Dagster Data Engineering Glossary:
Data Tokenizing
Tokenization definition:
Tokenization is the process of breaking down a piece of text into individual words or tokens. This is a common technique used in data engineering to prepare text data for analysis.
Tokenizing example using Python:
Here are some practical examples of tokenization in data engineering using Python-specific functions. Please note that you need to have the necessary Python libraries installed in your Python environment to run this code:
Using the split()
function: The split() function can be used to split a string into a list of words based on a delimiter, such as a space or a comma.
For example:
text = "This is a sample sentence."
tokens = text.split()
print(tokens)
This would output:
['This', 'is', 'a', 'sample', 'sentence.']
Using the word_tokenize() function from the NLTK library: The Natural Language Toolkit (NLTK) is a popular Python library for natural language processing. The word_tokenize() function from the NLTK library can be used to tokenize text data into individual words. For example:
import nltk
nltk.download('punkt')
from nltk.tokenize import word_tokenize
text = "This is a sample sentence."
tokens = word_tokenize(text)
print(tokens)
Will output:
['This', 'is', 'a', 'sample', 'sentence', '.']
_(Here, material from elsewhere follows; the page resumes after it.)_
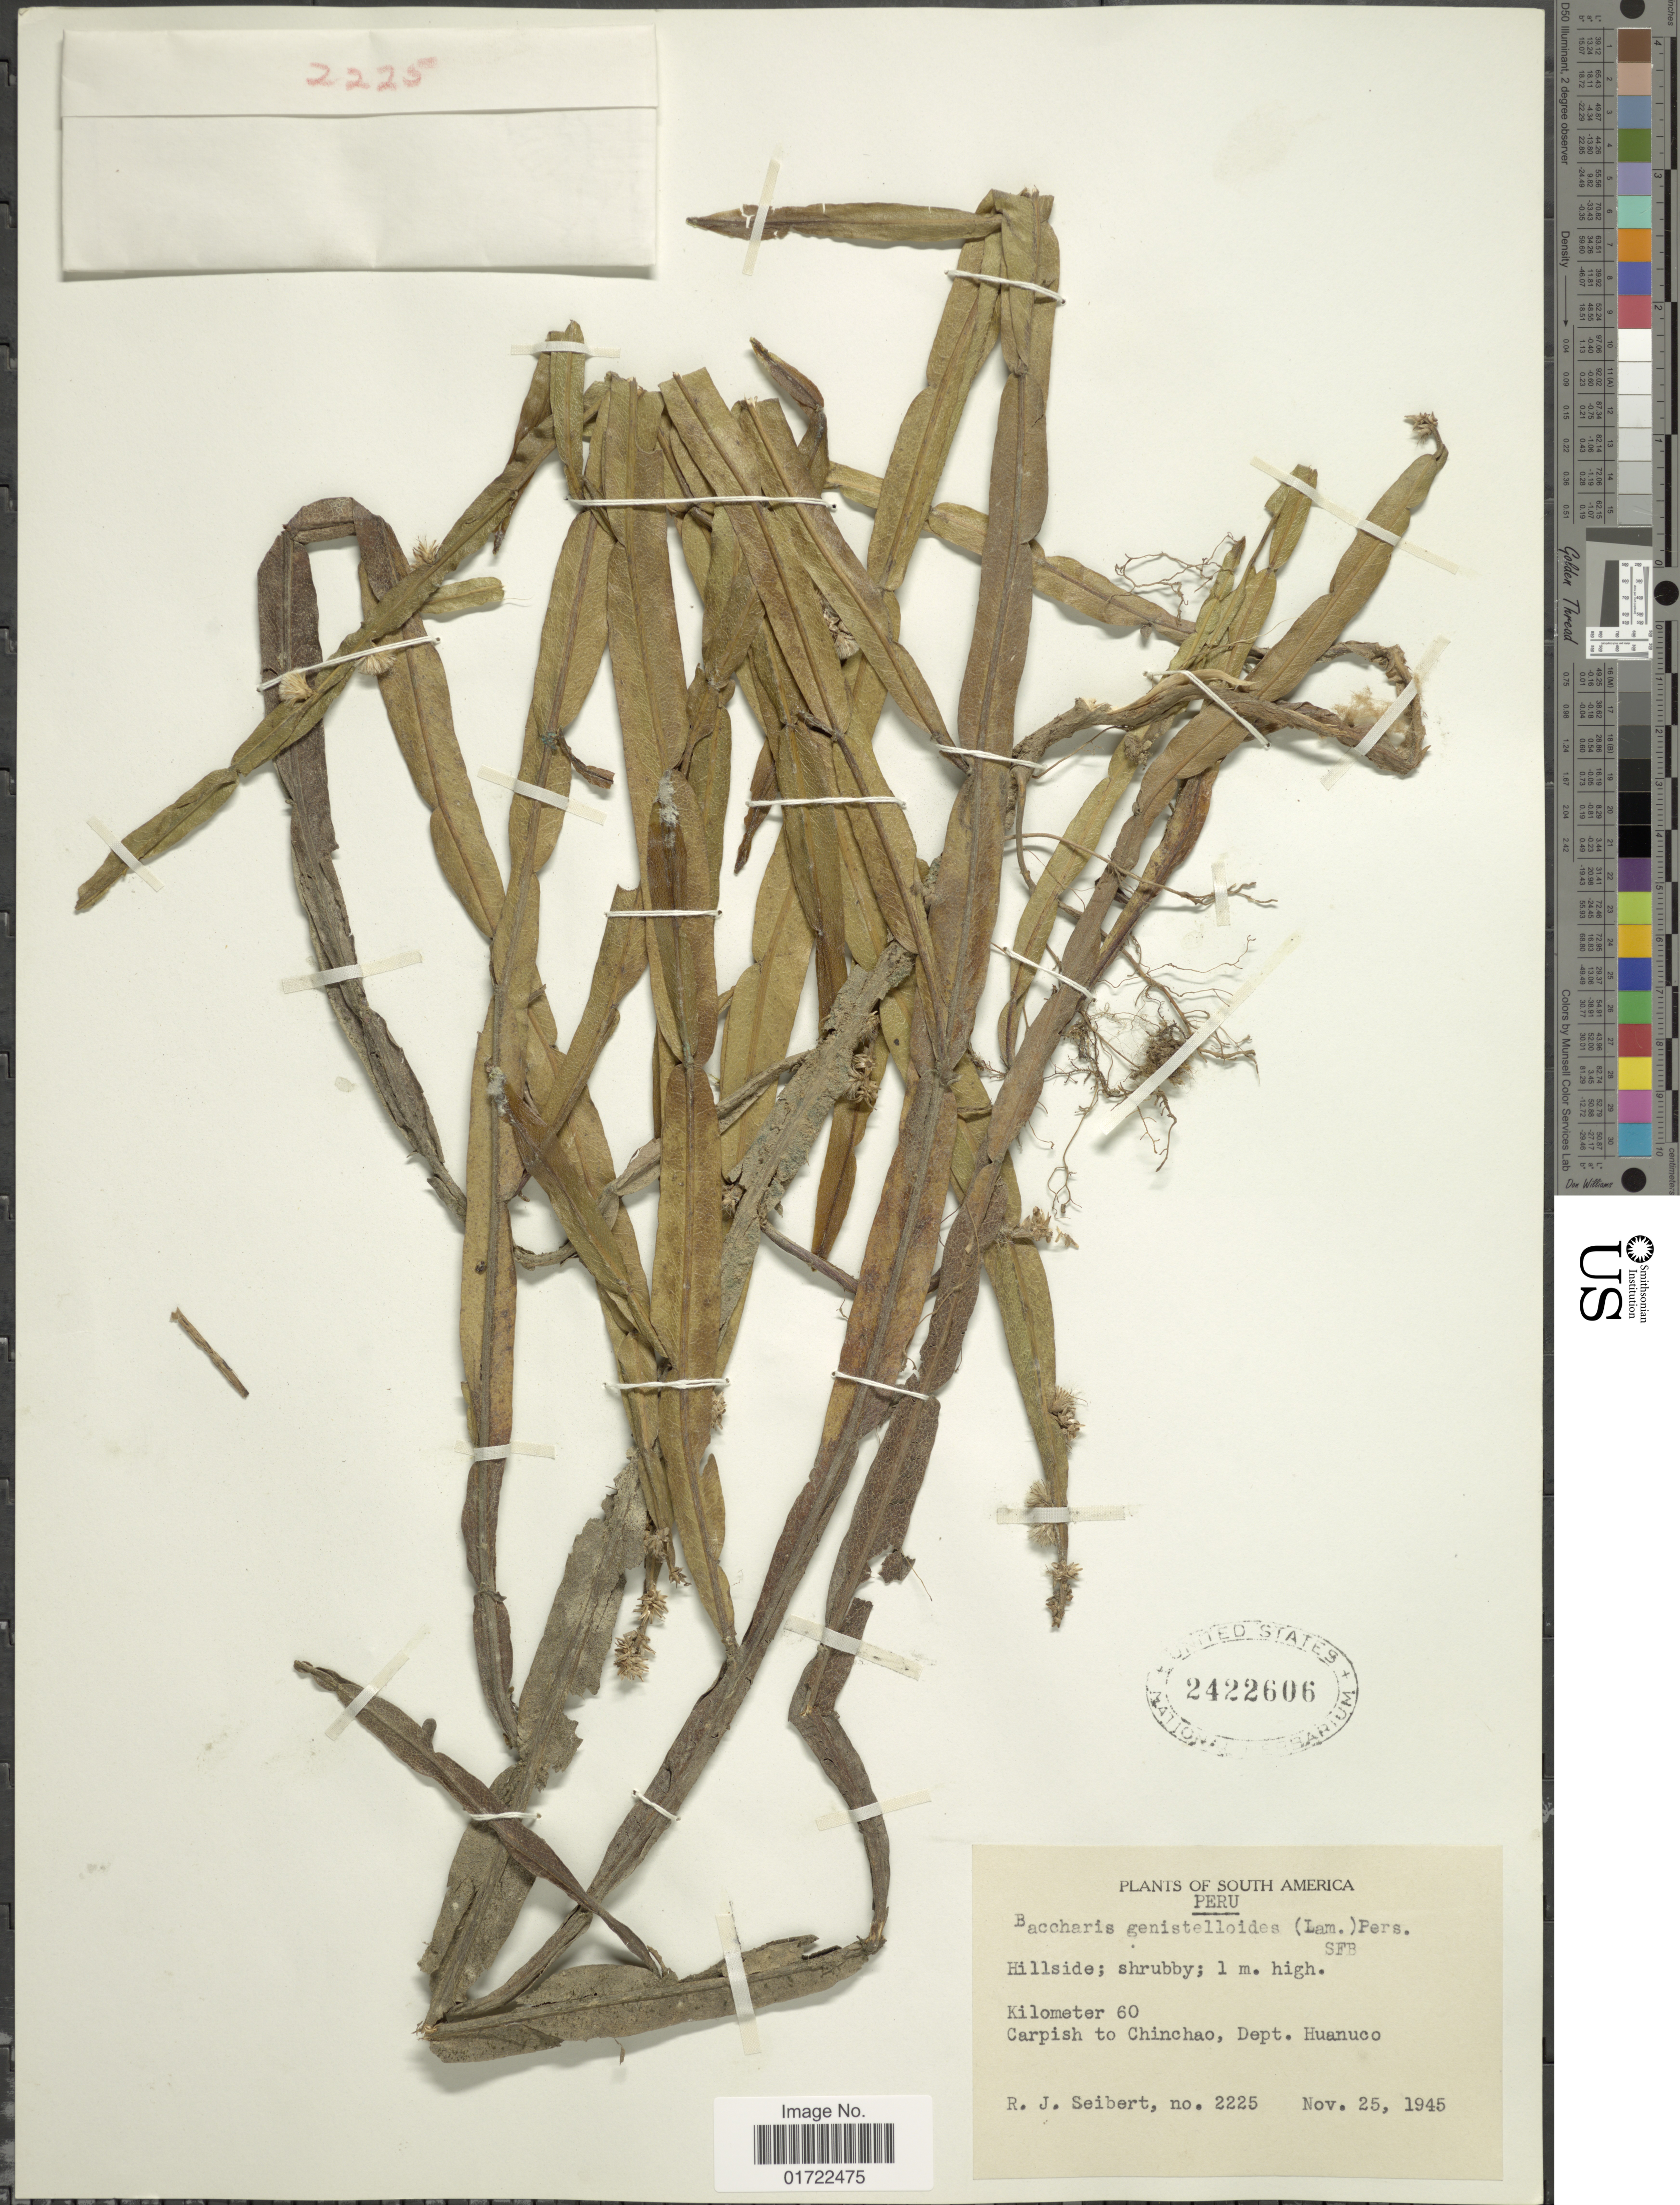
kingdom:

Using regular expressions: Regular expressions can be used to define patterns for tokenizing text data. For example, the following code uses regular expressions to split a string into words based on whitespace and punctuation:
import re
text = "This is a sample sentence."
tokens = re.findall(r'\b\w+\b', text)
print(tokens)
This code would produce the following output in the terminal:
['This', 'is', 'a', 'sample', 'sentence']
Using the split()
function with a regular expression pattern: The split()
function can also be used with regular expression patterns to tokenize text data. For example:
import re
text = "This is a sample sentence."
tokens = re.split('\W+', text)
print(tokens)
This will yield:
['This', 'is', 'a', 'sample', 'sentence', '']
These are just a few examples of how tokenization can be used to prepare data for analysis and extract insights from text.